Eugénio Ferreira (1983:106) refere que o ensaio de Filinto Elísio de Menezes fora apresentado inicialmente numa palestra sobre “temas angolanos” (difundida pela Rádioclube) que suscitou grande interesse, motivo pelo qual o autor fora “convidado a repeti-la em colóquio, na sede do centro da SCA, tendo originado largo e frutífero debate […]”.

Acrescenta que “o conhecimento [deste texto] é imprescindível para o estudo da literatura angolana”.

Se considerarmos que os esforços tendentes à legitimação das literaturas dos países africanos de língua oficial portuguesa tiveram início no período de luta pela conquista da independência política e cultural África; e se atendermos para o facto de que os intelectuais nascidos nas ex-colónias portuguesas não estiveram alheios a este processo; e tendo em conta a cronologia dos factos (vide abaixo), chegar-se-á à conclusão de que Filinto Elísio de Menezes antecede a Mário de Andrade na formulação de um discurso crítico que objectivava a autonomização e a legitimação das literaturas africanas de língua portuguesa, em geral, e da literatura angolana, em particular.


[1] Desconhece-se os motivos pelos quais Luís Kandjimbo tenha afirmado que um dos ensaios de Mário de Andrade foi publicado no boletim Mensagem da Casa dos Estudantes do Império (Lisboa) quando as fontes nos informam e nos indicam a revista Tribuna. Cf. ANDRADE (2009:123).

[2] Luís Kandjimbo (2018) cita, no artigo a que nos referimos, a Sociedade Cultural de Angola e a sua ‹‹revista». No entanto, mantêm no esquecimento o ensaísta caboverdiano, Filinto Elísio de Menezes, que no Rádio Clube de Angola apresentou este texto enquanto decorria uma palestra organizada pela referida associação cultural com a qual estaria ligado.

[3] O texto de Filinto Elísio de Menezes difundido, inicialmente, ao vivo pelo Rádio Clube e, posteriormente, publicado, em opúsculo, em 1950, pela Sociedade Cultural de Angola, antecede a publicação de qualquer um dos três textos de Mário de Andrade citados por Luís Kandjimbo. “Literatura e Nacionalismo”, outro ensaio de Mário de Andrade, foi publicado apenas em 1962 na revista Présence Africaine.


Bibliografia

ANDRADE, Henda Pinto de (Coor), Mário Pinto de Andrade – Um Olhar Íntimo. Luanda: Chá de Caxinde/Henda Pinto de Andrade, 2009.

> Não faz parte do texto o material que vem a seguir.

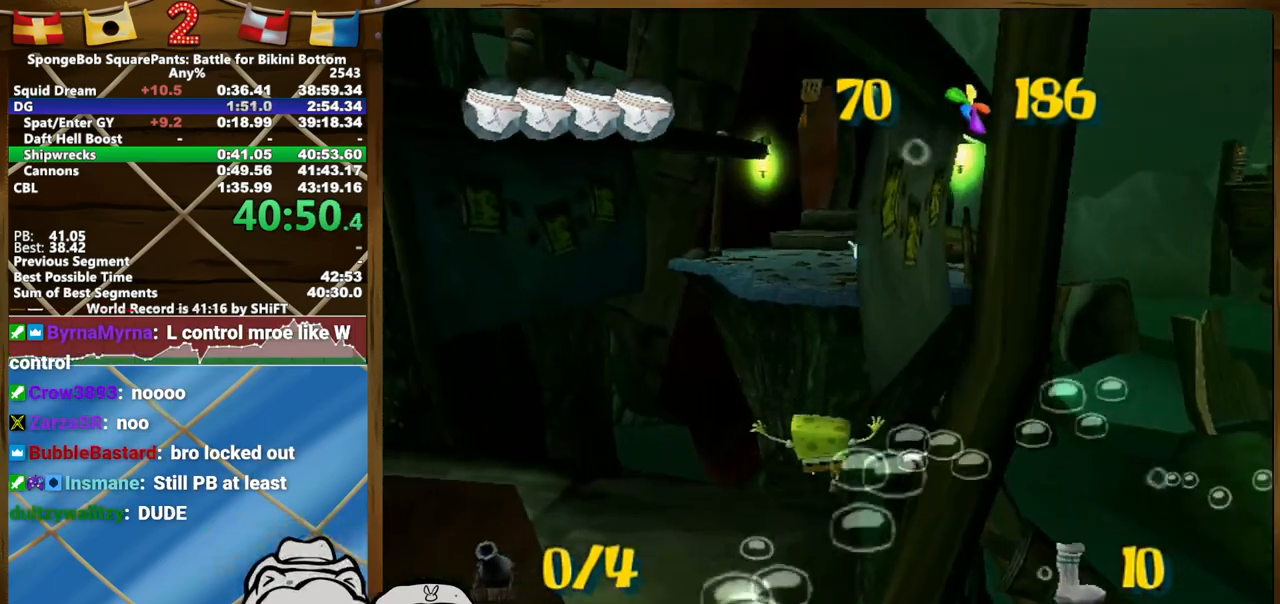
{"buttons": [], "left_stick": "up", "right_stick": "center"}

FERREIRA, Eugénio M., FERREIRA, Carlos M., Eugénio Ferreira – Um Cabouqueiro da Angolanidade. Lisboa: Mercado de Letras, 2008, pp. 260-264. Esta obra contém vários artigos e ensaios de Eugénio Ferreira, os testemunhos dos seus correligionários e o texto de Filinto Elísio de Menezes, citado por nós, radiodifundido pela Rádio Clube e editado em 1950 em opúsculo pela Sociedade Cultural de Angola.

KANDJIMBO, Luís, “Mário Pinto de Andrade e a crítica literária angolana do século XX”. Luanda: Semanário Vanguarda, 30 de Março de 2018.

OLIVEIRA, Mário A. F. de, A Formação da Literatura Angolana (1851-1956). S/L, Imprensa Nacional – Casa da Moeda, 1997.